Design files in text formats
BEGIN

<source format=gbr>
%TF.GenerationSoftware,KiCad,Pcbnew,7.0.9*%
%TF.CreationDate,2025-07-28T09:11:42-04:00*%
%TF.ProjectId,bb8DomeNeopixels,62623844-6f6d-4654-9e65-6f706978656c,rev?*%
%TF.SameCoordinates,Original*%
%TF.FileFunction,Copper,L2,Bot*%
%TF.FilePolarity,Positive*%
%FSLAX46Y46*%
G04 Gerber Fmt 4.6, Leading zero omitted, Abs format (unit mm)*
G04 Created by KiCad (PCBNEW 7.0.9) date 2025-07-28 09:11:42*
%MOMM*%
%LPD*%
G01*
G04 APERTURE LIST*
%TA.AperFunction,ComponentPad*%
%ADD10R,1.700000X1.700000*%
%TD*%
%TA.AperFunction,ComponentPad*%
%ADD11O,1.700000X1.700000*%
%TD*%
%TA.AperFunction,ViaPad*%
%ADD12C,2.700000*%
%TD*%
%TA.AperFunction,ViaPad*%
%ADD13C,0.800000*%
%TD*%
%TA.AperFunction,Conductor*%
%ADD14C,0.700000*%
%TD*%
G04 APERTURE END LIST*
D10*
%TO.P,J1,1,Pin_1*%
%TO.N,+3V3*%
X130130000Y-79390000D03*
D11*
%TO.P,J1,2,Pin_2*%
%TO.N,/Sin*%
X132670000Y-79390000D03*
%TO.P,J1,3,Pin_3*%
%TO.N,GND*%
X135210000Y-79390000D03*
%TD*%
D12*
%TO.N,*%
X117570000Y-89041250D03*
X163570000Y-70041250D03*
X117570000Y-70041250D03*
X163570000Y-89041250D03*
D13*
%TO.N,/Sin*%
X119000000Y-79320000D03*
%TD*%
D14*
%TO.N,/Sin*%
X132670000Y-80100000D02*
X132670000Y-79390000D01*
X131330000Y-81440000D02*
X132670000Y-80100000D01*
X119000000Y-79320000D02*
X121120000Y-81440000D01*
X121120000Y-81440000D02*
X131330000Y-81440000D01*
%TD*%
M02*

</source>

END
BEGIN

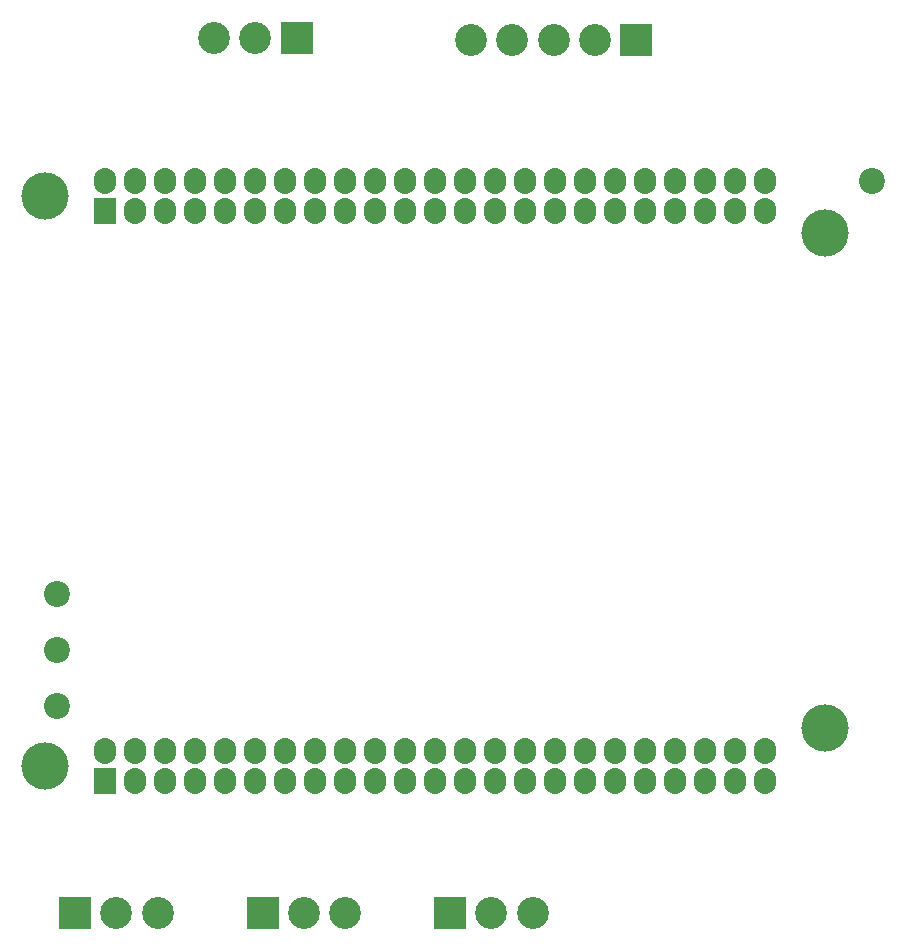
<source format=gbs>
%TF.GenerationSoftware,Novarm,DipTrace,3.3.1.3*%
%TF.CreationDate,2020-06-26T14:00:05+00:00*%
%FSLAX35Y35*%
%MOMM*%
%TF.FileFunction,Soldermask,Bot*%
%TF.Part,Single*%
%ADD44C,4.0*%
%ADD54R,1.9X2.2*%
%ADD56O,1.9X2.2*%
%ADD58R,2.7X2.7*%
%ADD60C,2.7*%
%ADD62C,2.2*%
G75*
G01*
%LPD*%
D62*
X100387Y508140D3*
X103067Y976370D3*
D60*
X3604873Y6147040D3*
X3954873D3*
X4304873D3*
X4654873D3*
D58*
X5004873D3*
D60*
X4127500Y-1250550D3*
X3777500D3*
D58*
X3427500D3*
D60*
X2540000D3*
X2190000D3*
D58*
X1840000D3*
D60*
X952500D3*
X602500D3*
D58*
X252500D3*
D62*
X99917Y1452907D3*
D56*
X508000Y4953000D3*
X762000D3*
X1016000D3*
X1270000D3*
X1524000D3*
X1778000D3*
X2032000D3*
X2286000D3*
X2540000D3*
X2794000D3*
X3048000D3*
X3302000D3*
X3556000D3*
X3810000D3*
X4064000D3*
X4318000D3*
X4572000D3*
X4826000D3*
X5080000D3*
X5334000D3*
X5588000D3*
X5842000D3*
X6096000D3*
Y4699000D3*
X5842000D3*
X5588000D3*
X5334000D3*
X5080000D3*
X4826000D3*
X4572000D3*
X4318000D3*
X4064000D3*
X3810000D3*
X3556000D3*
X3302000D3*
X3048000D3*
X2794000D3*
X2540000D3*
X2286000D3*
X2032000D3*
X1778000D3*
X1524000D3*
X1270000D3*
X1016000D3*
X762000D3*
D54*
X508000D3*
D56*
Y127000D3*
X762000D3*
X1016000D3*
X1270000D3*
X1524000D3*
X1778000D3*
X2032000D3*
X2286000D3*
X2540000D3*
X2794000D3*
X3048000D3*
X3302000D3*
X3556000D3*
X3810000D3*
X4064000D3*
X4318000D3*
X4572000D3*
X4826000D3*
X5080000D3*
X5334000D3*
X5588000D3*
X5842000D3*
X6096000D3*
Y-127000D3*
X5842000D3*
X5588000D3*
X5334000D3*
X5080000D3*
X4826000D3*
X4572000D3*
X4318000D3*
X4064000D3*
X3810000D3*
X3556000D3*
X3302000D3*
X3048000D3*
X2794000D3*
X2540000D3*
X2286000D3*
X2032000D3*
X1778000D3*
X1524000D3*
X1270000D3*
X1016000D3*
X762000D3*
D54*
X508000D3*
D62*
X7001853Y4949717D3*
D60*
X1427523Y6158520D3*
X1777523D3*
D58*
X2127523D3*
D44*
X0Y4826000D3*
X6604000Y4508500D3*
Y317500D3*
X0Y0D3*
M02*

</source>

END

(What this task involves) The result is a copy of every line above where the word "CreationDate" shows up.

(Solution)
%TF.CreationDate,2025-07-28T09:11:42-04:00*%
%TF.CreationDate,2020-06-26T14:00:05+00:00*%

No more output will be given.